*Source passage:*

Processes are not run until an Event is generated by an Input, and that Input is linked to the specified Process.
This means long running processes with state should either be re-architected to use some kind of persistence level, or should be a separate service which exposes (say) a webhook or similar trigger
type PostgresInput ¶
type PostgresInput struct {
// contains filtered or unexported fields
}
PostgresInput represents a sample postgres input source
This source will:
- Create a function which notifies a channel with a json payload representing an operation
- Add a trigger to every table in a database to call that function on Creat, Update, and Deletes
- Listen to the channel created in step 1
The operations passed by the database can then be passed to a Process
func NewPostgresInput ¶
func NewPostgresInput(ic InputConfig) (p PostgresInput, err error)

*Prompt 1:* Please set down everything in the records from the line containing "Nakon našeg susreta u Varaždinu, uputili smo" down to the line containing "kojemu je sudjelovalo oko 130 ministranata.", both lines included, without any change.
The records have no connection to the PostgresInput documentation.

*Records supplied:*
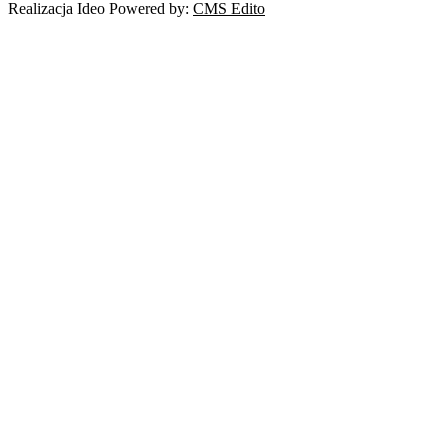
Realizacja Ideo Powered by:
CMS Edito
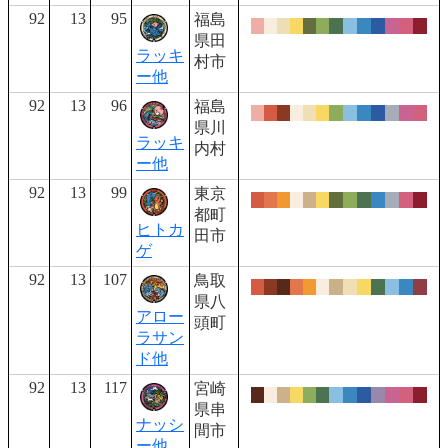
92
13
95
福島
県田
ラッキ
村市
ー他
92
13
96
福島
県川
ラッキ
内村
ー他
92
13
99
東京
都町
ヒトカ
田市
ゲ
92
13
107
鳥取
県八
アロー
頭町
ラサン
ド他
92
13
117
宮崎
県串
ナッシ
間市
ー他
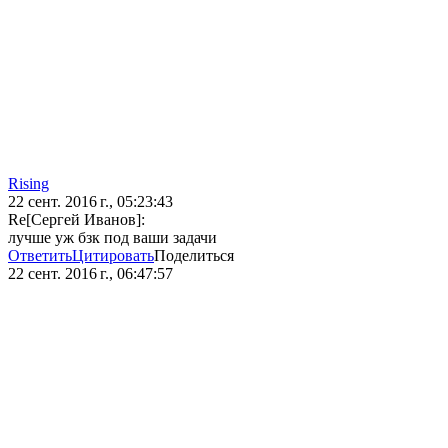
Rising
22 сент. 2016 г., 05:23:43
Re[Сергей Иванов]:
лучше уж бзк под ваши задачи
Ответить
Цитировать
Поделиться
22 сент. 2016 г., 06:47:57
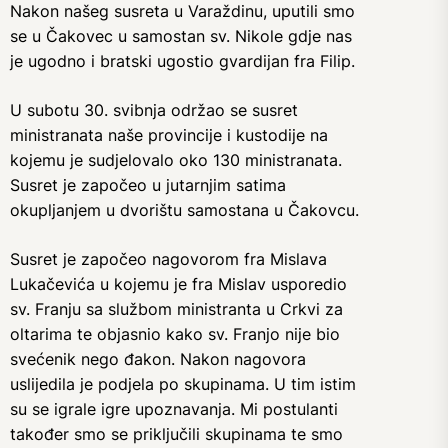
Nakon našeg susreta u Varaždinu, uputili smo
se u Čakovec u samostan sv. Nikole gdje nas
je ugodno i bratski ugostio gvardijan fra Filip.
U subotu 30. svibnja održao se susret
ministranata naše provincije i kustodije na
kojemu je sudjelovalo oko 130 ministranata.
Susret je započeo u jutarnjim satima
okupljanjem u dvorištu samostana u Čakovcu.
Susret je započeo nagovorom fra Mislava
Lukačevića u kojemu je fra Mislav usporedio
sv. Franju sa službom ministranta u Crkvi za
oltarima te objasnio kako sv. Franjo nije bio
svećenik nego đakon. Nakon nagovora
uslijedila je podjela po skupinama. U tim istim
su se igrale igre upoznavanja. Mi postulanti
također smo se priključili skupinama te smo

*Prompt 2:* From the PostgresInput documentation, extract everything from "Processes are not" down to "PostgresInput, err error)", word for word.

*Exercise output 1:*
Nakon našeg susreta u Varaždinu, uputili smo
se u Čakovec u samostan sv. Nikole gdje nas
je ugodno i bratski ugostio gvardijan fra Filip.
U subotu 30. svibnja održao se susret
ministranata naše provincije i kustodije na
kojemu je sudjelovalo oko 130 ministranata.

*Exercise output 2:*
Processes are not run until an Event is generated by an Input, and that Input is linked to the specified Process.
This means long running processes with state should either be re-architected to use some kind of persistence level, or should be a separate service which exposes (say) a webhook or similar trigger
type PostgresInput ¶
type PostgresInput struct {
// contains filtered or unexported fields
}
PostgresInput represents a sample postgres input source
This source will:
- Create a function which notifies a channel with a json payload representing an operation
- Add a trigger to every table in a database to call that function on Creat, Update, and Deletes
- Listen to the channel created in step 1
The operations passed by the database can then be passed to a Process
func NewPostgresInput ¶
func NewPostgresInput(ic InputConfig) (p PostgresInput, err error)